We also want to store this extra information in the email.

Fortunately, MailQuery has a mechanism for that : add_attribute(att_name,fn)

add_attribute() works like a filter. But it always returns True. It never removes anything from the mailbox.

What it DOES do is transform the email in some way. The function fn needs to be a function that maps emails to some other value. att_name is a string . The add_attribute filter calls fn on each mail passing through, and stores the result in an extra attribute under the name `att_name

For example, we can use Beautiful Soup to extract text from the html like this.

def extract_html_text(email):
    try:
        html_content = email.get_html()
        if html_content:
            soup = BeautifulSoup(html_content, 'html.parser')
            return soup.get_text(separator=' ', strip=True)
        return ""
    except Exception as e:
        print(f"Error extracting HTML text: {e}")
        return ""

Now we can add this as a new attribute

news.add_attribute("html_as_text",extract_html_text).store_local(storage)

Not only does the add_attribute add the extra attribute to all the emails. It also registers the extra attribute name in the Mailbox

Then when we call store_local(storage), storage finds out about the extra attribute name and creates an extra column for it in the SQLite database

But wait there's MORE ....

We can filter. We can "map" mails to other values?

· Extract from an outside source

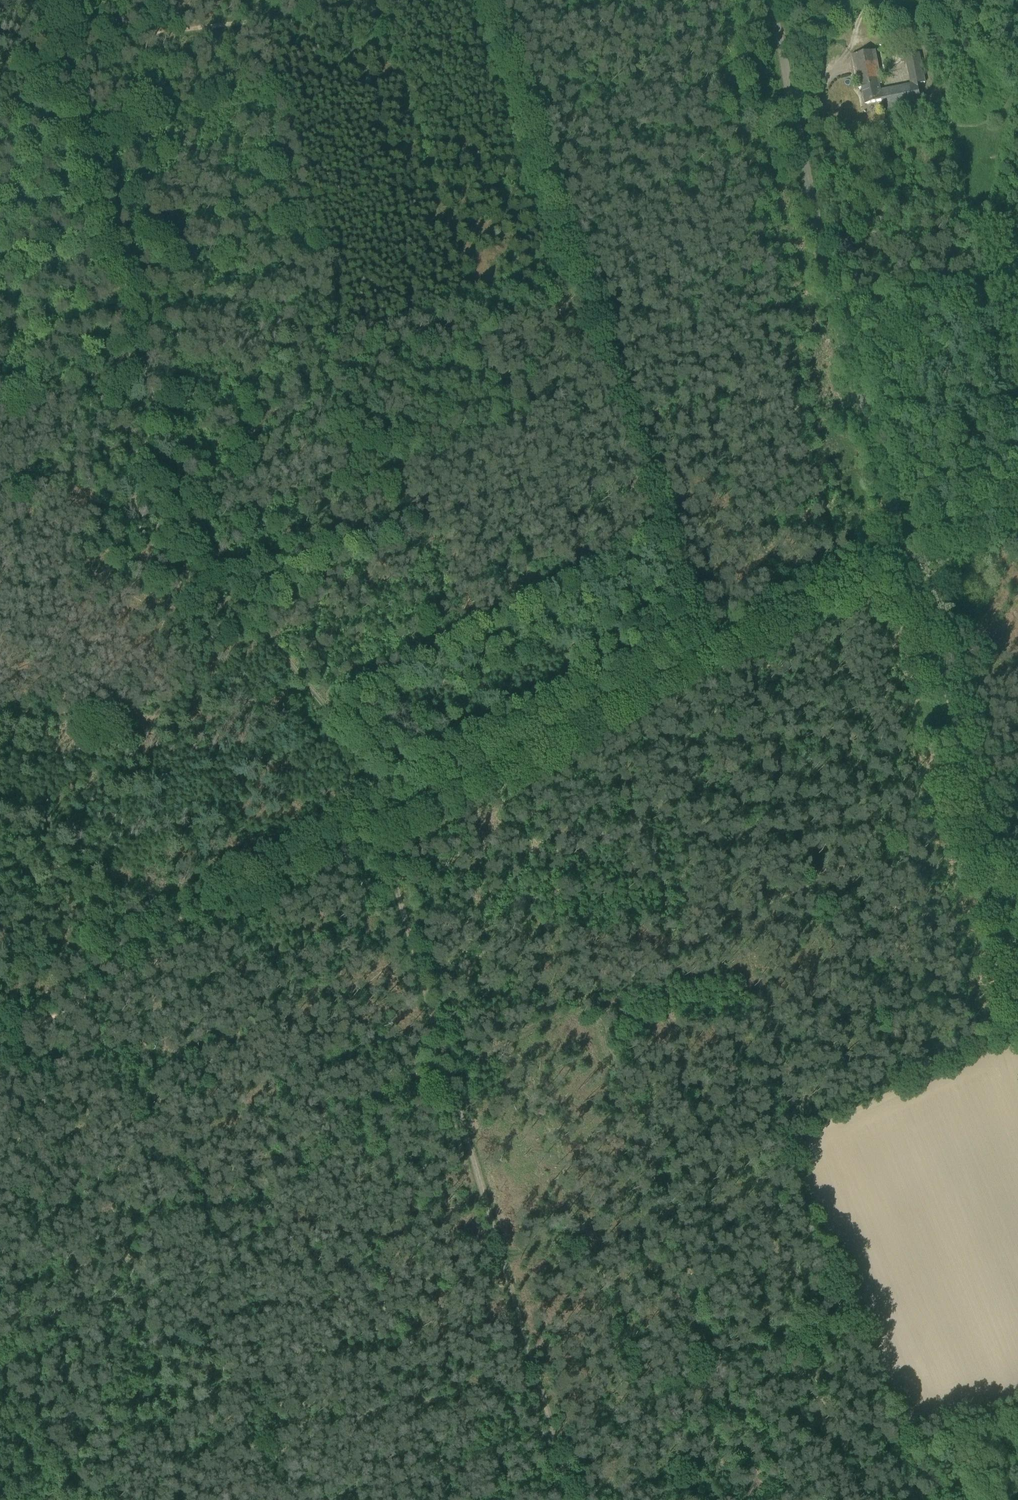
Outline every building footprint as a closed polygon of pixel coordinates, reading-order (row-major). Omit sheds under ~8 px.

Why not have trifecta and add some kind of fold or reduce?

list_all(), delete() and store_local() are three functions we can add at the end of the pipeline to do something with our email

But we also have a generic way to roll them up to get some kind of aggregate value out of them.

Unsurprisingly it's called reduce_all(reducer)

Here's what a Reducer has to look like

class Reducer :
    def init_value(self) : # returns initial value
    def fold(self, next:ParsedEmail)  : # folds the next email into its internal accumulator 
    def final(self) : return the final value of the accumulator

Let's use one to count the emails in our mailbox

class Counter(Reducer):

    def init_value(self):
        self.count = 0

    def fold(self, email: ParsedEmail):
        self.count += 1

    def final(self) -> int:
        return self.count


mails.reduce_all(Counter())

Something more useful is to discover all the unique email addresses in a matching mail set

class SenderCollector(Reducer):
    """Collect all unique sender email addresses"""

    def init_value(self):
        self.senders: Set[str] = set()

    def fold(self, email: ParsedEmail):
        self.senders.add(email.envelope['from'])

    def final(self) -> List[str]:
        return list(self.senders)

mails.reduce_all(SenderCollector())

I hope you see how this thing starts to stack up

Apart from the delete() WHICH IS BLOODY DANGEROUS ... BE VERY CAREFUL WITH IT

Apart from the delete() nothing else changes your mailbox. And everything gets cached locally

So once you've run a mailbox filtering once, whether to print or store, runnning these further reducers will just iterate through mails in memory

MailQuery is powerful for any automated email application. But my goal is to be able to use it in Python REPL to interact with my Gmail dynamically but programatically.

One thing missing from all the automation above is a way to bring the human back into the loop. Sometimes even I can't think of a criterion for deleting or saving emails except by reading the mail and making a personal decision

Never fear, we can bring the human back simply by invoking human()

mails.subject_contains("important").human().delete()

human() works like any other filter on the email chain. Except it turns the terminal into an interactive window where a human user can review and decide the fate of an email. The human can type "D" or SPACE. "D" is obviously intended to signal "delete this email". In fact, because human() is just another filter stage, what it ACTUALLY does is return a True, indicating that the email is to pass through to the next stage of the filter chain. SPACE on the other hand returns False, removing the email from the filter chain. These obviously only work as intended if the human() is slotted into a chain which ends at a delete(). You could obviously use the human() elsewhere, but you are likely to confuse yourself or your users. Again, MailQuery is a dangerous power-tool which will hurt you if you are not incredibly careful.